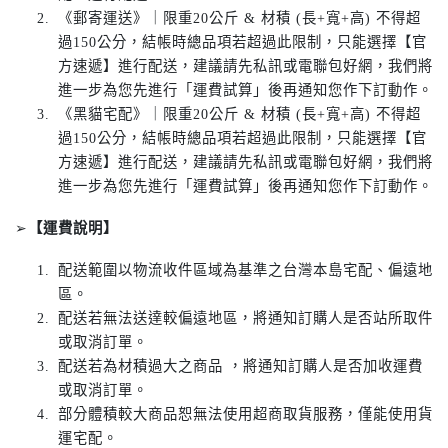
《郵寄運送》｜限重20公斤 & 材積 (長+寬+高) 不得超
過150公分，結帳時總品項若超過此限制，只能選擇【官
方速遞】進行配送，建議請先私訊或電聯包好網，我們將
進一步為您先進行「運費試算」後再通知您作下訂動作。
《黑貓宅配》｜限重20公斤 & 材積 (長+寬+高) 不得超
過150公分，結帳時總品項若超過此限制，只能選擇【官
方速遞】進行配送，建議請先私訊或電聯包好網，我們將
進一步為您先進行「運費試算」後再通知您作下訂動作。
➢
【運費說明】
配送範圍以物流收件區域為基準之台灣本島宅配、偏遠地
區。
配送若無法送達較偏遠地區，將通知訂購人是否站所取件
或取消訂單。
配送若為材積過大之商品 ，將通知訂購人是否加收運費
或取消訂單。
部分體積較大商品恕無法使用超商取貨服務，僅能使用貨
運宅配。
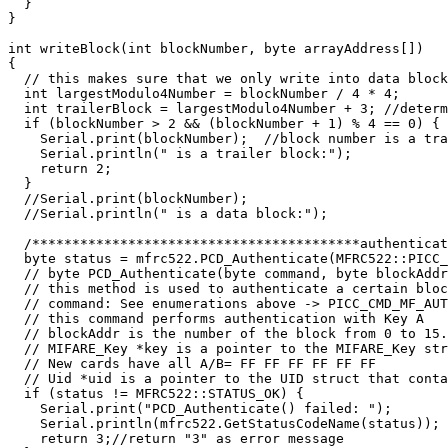
  }

}

int writeBlock(int blockNumber, byte arrayAddress[])

{

  // this makes sure that we only write into data block
  int largestModulo4Number = blockNumber / 4 * 4;

  int trailerBlock = largestModulo4Number + 3; //determ
  if (blockNumber > 2 && (blockNumber + 1) % 4 == 0) {

    Serial.print(blockNumber);  //block number is a tra
    Serial.println(" is a trailer block:");

    return 2;

  }

  //Serial.print(blockNumber);

  //Serial.println(" is a data block:");

  /*****************************************authenticat
  byte status = mfrc522.PCD_Authenticate(MFRC522::PICC_
  // byte PCD_Authenticate(byte command, byte blockAddr
  // this method is used to authenticate a certain bloc
  // command: See enumerations above -> PICC_CMD_MF_AUTH_KEY_A	= 0x60 (=11
  // this command performs authentication with Key A

  // blockAddr is the number of the block from 0 to 15.

  // MIFARE_Key *key is a pointer to the MIFARE_Key str
  // New cards have all A/B= FF FF FF FF FF FF

  // Uid *uid is a pointer to the UID struct that conta
  if (status != MFRC522::STATUS_OK) {

    Serial.print("PCD_Authenticate() failed: ");

    Serial.println(mfrc522.GetStatusCodeName(status));

    return 3;//return "3" as error message
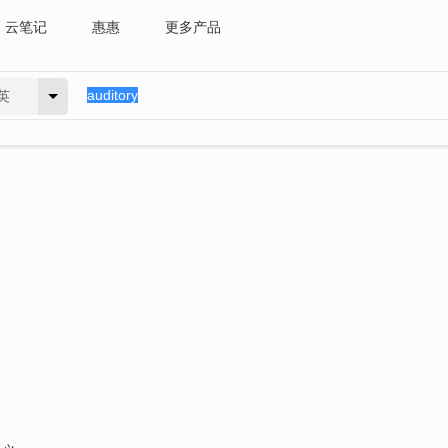
云笔记
惠惠
更多产品
英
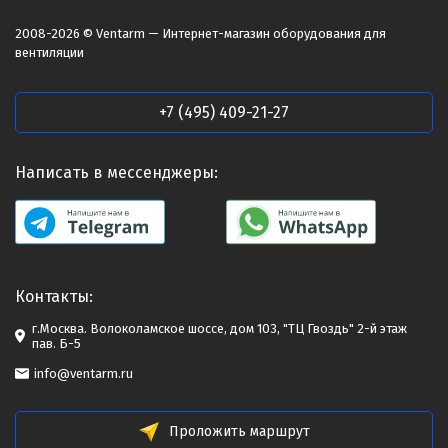
2008-2026 © Ventarm — Интернет-магазин оборудования для
вентиляции
+7 (495) 409-21-27
Написать в мессенджеры:
Контакты:
г.Москва. Волоколамское шоссе, дом 103, "ТЦ Гвоздь" 2-й этаж
пав. Б-5
info@ventarm.ru
Проложить маршрут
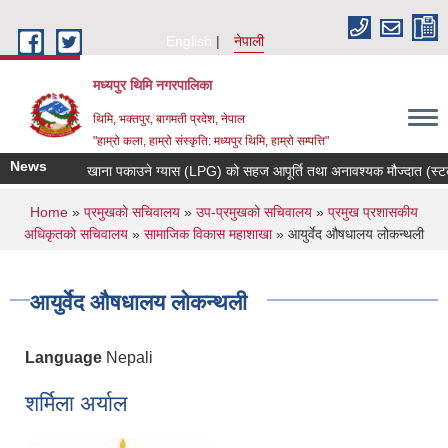
Skip to main content
English
नेपाली
मध्यपुर थिमि नगरपालिका
थिमि, भक्तपुर, बागमती प्रदेश, नेपाल
"हाम्रो कला, हाम्रो संस्कृति: मध्यपुर थिमि, हाम्रो सम्पत्ति"
News
खाना पकाउने ग्यास (LPG) को सहज आपूर्ति तथा अनावश्यक मौज्दात (स्टक) नगर
You are here
Home
»
प्रमुखको सचिवालय
»
उप-प्रमुखको सचिवालय
»
प्रमुख प्रशासकीय
अधिकृतको सचिवालय
»
सामाजिक विकास महाशाखा
» आयुर्वेद ‍औषधालय लोकन्थली
आयुर्वेद ‍औषधालय लोकन्थली
Language
Nepali
शर्मिला अर्याल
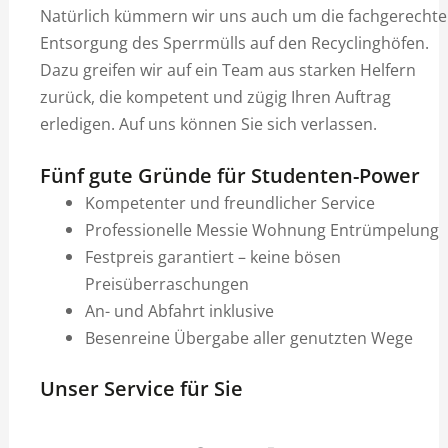
Natürlich kümmern wir uns auch um die fachgerechte
Entsorgung des Sperrmülls auf den Recyclinghöfen.
Dazu greifen wir auf ein Team aus starken Helfern
zurück, die kompetent und zügig Ihren Auftrag
erledigen. Auf uns können Sie sich verlassen.
Fünf gute Gründe für Studenten-Power
Kompetenter und freundlicher Service
Professionelle Messie Wohnung Entrümpelung
Festpreis garantiert – keine bösen
Preisüberraschungen
An- und Abfahrt inklusive
Besenreine Übergabe aller genutzten Wege
Unser Service für Sie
_ _ _ _
=== ASSIGNMENT ===
Print every entry exactly as written, without the pictures.

=== WRITTEN RESPONSE ===
《郵寄運送》｜限重20公斤 & 材積 (長+寬+高) 不得超
過150公分，結帳時總品項若超過此限制，只能選擇【官
方速遞】進行配送，建議請先私訊或電聯包好網，我們將
進一步為您先進行「運費試算」後再通知您作下訂動作。
《黑貓宅配》｜限重20公斤 & 材積 (長+寬+高) 不得超
過150公分，結帳時總品項若超過此限制，只能選擇【官
方速遞】進行配送，建議請先私訊或電聯包好網，我們將
進一步為您先進行「運費試算」後再通知您作下訂動作。
➢
【運費說明】
配送範圍以物流收件區域為基準之台灣本島宅配、偏遠地
區。
配送若無法送達較偏遠地區，將通知訂購人是否站所取件
或取消訂單。
配送若為材積過大之商品 ，將通知訂購人是否加收運費
或取消訂單。
部分體積較大商品恕無法使用超商取貨服務，僅能使用貨
運宅配。
  }

}

int writeBlock(int blockNumber, byte arrayAddress[])

{

  // this makes sure that we only write into data block
  int largestModulo4Number = blockNumber / 4 * 4;

  int trailerBlock = largestModulo4Number + 3; //determ
  if (blockNumber > 2 && (blockNumber + 1) % 4 == 0) {

    Serial.print(blockNumber);  //block number is a tra
    Serial.println(" is a trailer block:");

    return 2;

  }

  //Serial.print(blockNumber);

  //Serial.println(" is a data block:");

  /*****************************************authenticat
  byte status = mfrc522.PCD_Authenticate(MFRC522::PICC_
  // byte PCD_Authenticate(byte command, byte blockAddr
  // this method is used to authenticate a certain bloc
  // command: See enumerations above -> PICC_CMD_MF_AUTH_KEY_A	= 0x60 (=11
  // this command performs authentication with Key A

  // blockAddr is the number of the block from 0 to 15.

  // MIFARE_Key *key is a pointer to the MIFARE_Key str
  // New cards have all A/B= FF FF FF FF FF FF

  // Uid *uid is a pointer to the UID struct that conta
  if (status != MFRC522::STATUS_OK) {

    Serial.print("PCD_Authenticate() failed: ");

    Serial.println(mfrc522.GetStatusCodeName(status));

    return 3;//return "3" as error message
云笔记
惠惠
更多产品
英
2008-2026 © Ventarm — Интернет-магазин оборудования для
вентиляции
+7 (495) 409-21-27
Написать в мессенджеры:
Контакты:
г.Москва. Волоколамское шоссе, дом 103, "ТЦ Гвоздь" 2-й этаж
пав. Б-5
info@ventarm.ru
Проложить маршрут
Skip to main content
English
नेपाली
मध्यपुर थिमि नगरपालिका
थिमि, भक्तपुर, बागमती प्रदेश, नेपाल
"हाम्रो कला, हाम्रो संस्कृति: मध्यपुर थिमि, हाम्रो सम्पत्ति"
News
खाना पकाउने ग्यास (LPG) को सहज आपूर्ति तथा अनावश्यक मौज्दात (स्टक) नगर
You are here
Home
»
प्रमुखको सचिवालय
»
उप-प्रमुखको सचिवालय
»
प्रमुख प्रशासकीय
अधिकृतको सचिवालय
»
सामाजिक विकास महाशाखा
» आयुर्वेद ‍औषधालय लोकन्थली
आयुर्वेद ‍औषधालय लोकन्थली
Language
Nepali
शर्मिला अर्याल
Natürlich kümmern wir uns auch um die fachgerechte
Entsorgung des Sperrmülls auf den Recyclinghöfen.
Dazu greifen wir auf ein Team aus starken Helfern
zurück, die kompetent und zügig Ihren Auftrag
erledigen. Auf uns können Sie sich verlassen.
Fünf gute Gründe für Studenten-Power
Kompetenter und freundlicher Service
Professionelle Messie Wohnung Entrümpelung
Festpreis garantiert – keine bösen
Preisüberraschungen
An- und Abfahrt inklusive
Besenreine Übergabe aller genutzten Wege
Unser Service für Sie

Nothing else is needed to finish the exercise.